<<<<

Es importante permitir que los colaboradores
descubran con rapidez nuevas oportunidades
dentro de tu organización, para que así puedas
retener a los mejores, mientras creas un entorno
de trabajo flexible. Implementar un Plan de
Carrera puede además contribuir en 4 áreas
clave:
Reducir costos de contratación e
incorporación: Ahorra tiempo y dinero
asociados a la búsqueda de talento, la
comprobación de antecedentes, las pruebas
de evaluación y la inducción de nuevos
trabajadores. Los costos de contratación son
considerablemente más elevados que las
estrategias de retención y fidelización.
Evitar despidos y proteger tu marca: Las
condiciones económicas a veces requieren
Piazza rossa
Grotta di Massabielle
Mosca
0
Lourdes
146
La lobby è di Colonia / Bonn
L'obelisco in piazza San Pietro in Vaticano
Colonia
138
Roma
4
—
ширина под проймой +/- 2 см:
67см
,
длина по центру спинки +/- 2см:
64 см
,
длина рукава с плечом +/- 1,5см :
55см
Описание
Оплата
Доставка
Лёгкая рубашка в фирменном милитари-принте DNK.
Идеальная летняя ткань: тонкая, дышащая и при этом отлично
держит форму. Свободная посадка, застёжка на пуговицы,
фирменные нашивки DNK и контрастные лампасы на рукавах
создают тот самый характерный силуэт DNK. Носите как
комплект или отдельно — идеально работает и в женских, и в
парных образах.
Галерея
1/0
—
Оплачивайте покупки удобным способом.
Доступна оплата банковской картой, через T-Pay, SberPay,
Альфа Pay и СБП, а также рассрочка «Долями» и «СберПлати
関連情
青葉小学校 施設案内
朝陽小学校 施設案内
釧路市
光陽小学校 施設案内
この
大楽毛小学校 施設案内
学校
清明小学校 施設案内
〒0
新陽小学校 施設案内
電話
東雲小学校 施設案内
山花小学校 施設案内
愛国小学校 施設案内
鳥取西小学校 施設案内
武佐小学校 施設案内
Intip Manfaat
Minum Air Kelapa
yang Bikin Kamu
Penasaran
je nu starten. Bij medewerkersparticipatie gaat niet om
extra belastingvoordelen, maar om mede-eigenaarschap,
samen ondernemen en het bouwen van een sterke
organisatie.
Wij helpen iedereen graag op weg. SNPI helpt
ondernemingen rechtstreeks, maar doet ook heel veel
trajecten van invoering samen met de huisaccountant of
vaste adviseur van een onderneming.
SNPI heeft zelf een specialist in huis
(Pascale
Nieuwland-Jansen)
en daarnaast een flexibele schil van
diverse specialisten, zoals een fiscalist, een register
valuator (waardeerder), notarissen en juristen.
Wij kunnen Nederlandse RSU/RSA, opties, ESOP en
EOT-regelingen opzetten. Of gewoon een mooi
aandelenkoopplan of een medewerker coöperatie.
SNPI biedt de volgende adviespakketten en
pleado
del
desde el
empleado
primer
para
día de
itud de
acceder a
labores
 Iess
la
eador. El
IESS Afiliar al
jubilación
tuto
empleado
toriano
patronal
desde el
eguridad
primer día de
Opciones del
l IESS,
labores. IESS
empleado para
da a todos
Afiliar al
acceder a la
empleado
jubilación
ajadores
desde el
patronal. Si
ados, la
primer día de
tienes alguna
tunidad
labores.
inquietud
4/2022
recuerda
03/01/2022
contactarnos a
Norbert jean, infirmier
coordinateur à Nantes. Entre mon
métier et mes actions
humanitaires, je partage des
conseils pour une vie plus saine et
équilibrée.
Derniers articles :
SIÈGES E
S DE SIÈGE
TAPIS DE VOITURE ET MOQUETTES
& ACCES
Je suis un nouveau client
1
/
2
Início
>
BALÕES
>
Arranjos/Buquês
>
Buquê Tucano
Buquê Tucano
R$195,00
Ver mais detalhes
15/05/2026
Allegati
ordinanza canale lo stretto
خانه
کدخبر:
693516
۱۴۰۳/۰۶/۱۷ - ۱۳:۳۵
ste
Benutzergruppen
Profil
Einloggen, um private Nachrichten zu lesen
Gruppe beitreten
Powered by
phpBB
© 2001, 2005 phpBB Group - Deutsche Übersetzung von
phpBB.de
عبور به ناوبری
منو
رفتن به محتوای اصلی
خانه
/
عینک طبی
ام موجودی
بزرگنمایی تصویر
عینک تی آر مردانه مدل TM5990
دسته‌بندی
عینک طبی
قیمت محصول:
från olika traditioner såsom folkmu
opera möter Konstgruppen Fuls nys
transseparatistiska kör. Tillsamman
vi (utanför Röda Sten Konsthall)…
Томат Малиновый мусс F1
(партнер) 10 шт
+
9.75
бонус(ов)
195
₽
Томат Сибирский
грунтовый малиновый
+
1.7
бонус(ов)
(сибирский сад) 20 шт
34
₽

>>>>

→ **Activity**
Tally the lines of the data that hold the string "Томат". Answer with the number and nothing more.

→ **Solution**
2